** STUDY TEXT follows **

Pensions and WEP

Uptosnuff

Member
Does anyone here have a pension and because of that your social security is affected by the Windfall Elimination Program (WEP)? I work for a quasi-governmental company and I have been told my social security payments will be cut because of my pension. I have looked on the SSA site and can't make heads or tails of how to calculate my decrease in social security.

I am considering making an appointment with someone from SSA to discuss it.

If you are in this situation, how much of a cut did you experience? My husband and I are trying to decide when to start taking SS.
 

The WEP calculations process was changed from the flat percentages originally set up. Now you must use the on-line WEP calculator on the SSA site. You'll need your printed Social Security statement in order to enter the line-by-line earned income figures for each year.

Just follow the step by step instructions: (WEP) Online Calculator

My spouse's SocSec falls under WEP. We're delaying his taking benefits until age 70 - partially as we don't need the money and partially because that helps "bump up" his future benefit a bit.

Be aware that if your SocSec benefit falls under WEP, I don't believe you are eligible to take the standard "spouse's 50% benefit". My spouse would get more money IF he were allowed to take 50% of my SocSec, but our CFP firm advised us WEP does not allow the spousal benefit substitution.

HTH!
 
As I understand it, the WEP provision applies to people who worked for a company or organization that did NOT contribute to the SS trust fund.

Insofar as When to start taking SS benefits....that is a real quandary for many. If a person knew for sure how long they will live, the decision would be easy. Sure, waiting until 70 gives a larger monthly benefit, but what if such an individual only lives a short time after signing up? Personally, I believe in the old "bird in the hand" philosophy, and the wife and I both signed up as soon as we were eligible. Looking at what I paid in over my working career, vs. what I've already received, and how much we will receive if we live as long as our parents did....SS may be the Best financial investment I've ever participated in.
 

I feel for those affected by the WEP. I worked for the municipal, then state government which blessedly were both under the same pension plan. Under this plan, I contributed to SS so am not affected by WEP. Like @win231 I decided to take mine at 62. I had been retired for 11 years, so I was ready. The break even age for me is 78. I have already collected for 11 years...if I live to the break even age, it will be 16 years. But if I had started at 70 and only had 8 years to go, even though the benefit would be more, it wouldn't enough to make up for collecting for twice as long (and COLAs are not factored in).

** End of STUDY TEXT **
** RECORDS FOR THIS TASK follows **

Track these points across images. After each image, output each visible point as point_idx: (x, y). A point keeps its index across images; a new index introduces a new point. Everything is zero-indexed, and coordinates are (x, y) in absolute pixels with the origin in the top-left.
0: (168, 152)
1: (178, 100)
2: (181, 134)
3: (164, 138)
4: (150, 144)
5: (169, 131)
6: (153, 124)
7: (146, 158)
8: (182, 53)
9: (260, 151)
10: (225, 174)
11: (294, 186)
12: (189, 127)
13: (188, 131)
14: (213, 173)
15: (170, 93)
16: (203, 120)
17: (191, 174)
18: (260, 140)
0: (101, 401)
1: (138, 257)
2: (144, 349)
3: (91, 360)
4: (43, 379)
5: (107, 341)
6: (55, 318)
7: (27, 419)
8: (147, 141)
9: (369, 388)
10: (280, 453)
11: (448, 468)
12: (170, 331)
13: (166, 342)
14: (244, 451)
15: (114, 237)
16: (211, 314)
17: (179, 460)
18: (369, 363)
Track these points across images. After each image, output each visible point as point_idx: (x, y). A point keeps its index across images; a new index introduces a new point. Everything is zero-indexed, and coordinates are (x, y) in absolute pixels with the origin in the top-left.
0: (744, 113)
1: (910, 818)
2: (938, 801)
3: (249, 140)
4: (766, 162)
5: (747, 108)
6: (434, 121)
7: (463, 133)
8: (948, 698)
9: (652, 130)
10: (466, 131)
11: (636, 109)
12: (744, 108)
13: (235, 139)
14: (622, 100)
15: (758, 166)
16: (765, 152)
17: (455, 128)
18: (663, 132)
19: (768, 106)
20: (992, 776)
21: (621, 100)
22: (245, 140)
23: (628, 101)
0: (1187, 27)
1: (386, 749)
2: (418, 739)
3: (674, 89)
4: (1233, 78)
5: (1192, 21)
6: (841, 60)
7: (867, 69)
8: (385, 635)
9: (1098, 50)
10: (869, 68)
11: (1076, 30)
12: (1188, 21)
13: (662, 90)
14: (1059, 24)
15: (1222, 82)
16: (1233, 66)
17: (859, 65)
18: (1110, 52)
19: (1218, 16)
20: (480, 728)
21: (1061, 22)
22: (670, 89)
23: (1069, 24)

** End of RECORDS FOR THIS TASK **

• [DIRECTIONS]:
(1) Please transcribe the stretch of the pension discussion from "My spouse's SocSec" through "SS trust fund.".
(2) Reproduce verbatim the stretch of the listing from its first line through the line that contains "17: (191, 174)".
The pension discussion and the listing have no connection to each other.

• [ANSWERS TO EACH TASK]:
(1)
My spouse's SocSec falls under WEP. We're delaying his taking benefits until age 70 - partially as we don't need the money and partially because that helps "bump up" his future benefit a bit.

Be aware that if your SocSec benefit falls under WEP, I don't believe you are eligible to take the standard "spouse's 50% benefit". My spouse would get more money IF he were allowed to take 50% of my SocSec, but our CFP firm advised us WEP does not allow the spousal benefit substitution.

HTH!
 
As I understand it, the WEP provision applies to people who worked for a company or organization that did NOT contribute to the SS trust fund.

(2)
Track these points across images. After each image, output each visible point as point_idx: (x, y). A point keeps its index across images; a new index introduces a new point. Everything is zero-indexed, and coordinates are (x, y) in absolute pixels with the origin in the top-left.
0: (168, 152)
1: (178, 100)
2: (181, 134)
3: (164, 138)
4: (150, 144)
5: (169, 131)
6: (153, 124)
7: (146, 158)
8: (182, 53)
9: (260, 151)
10: (225, 174)
11: (294, 186)
12: (189, 127)
13: (188, 131)
14: (213, 173)
15: (170, 93)
16: (203, 120)
17: (191, 174)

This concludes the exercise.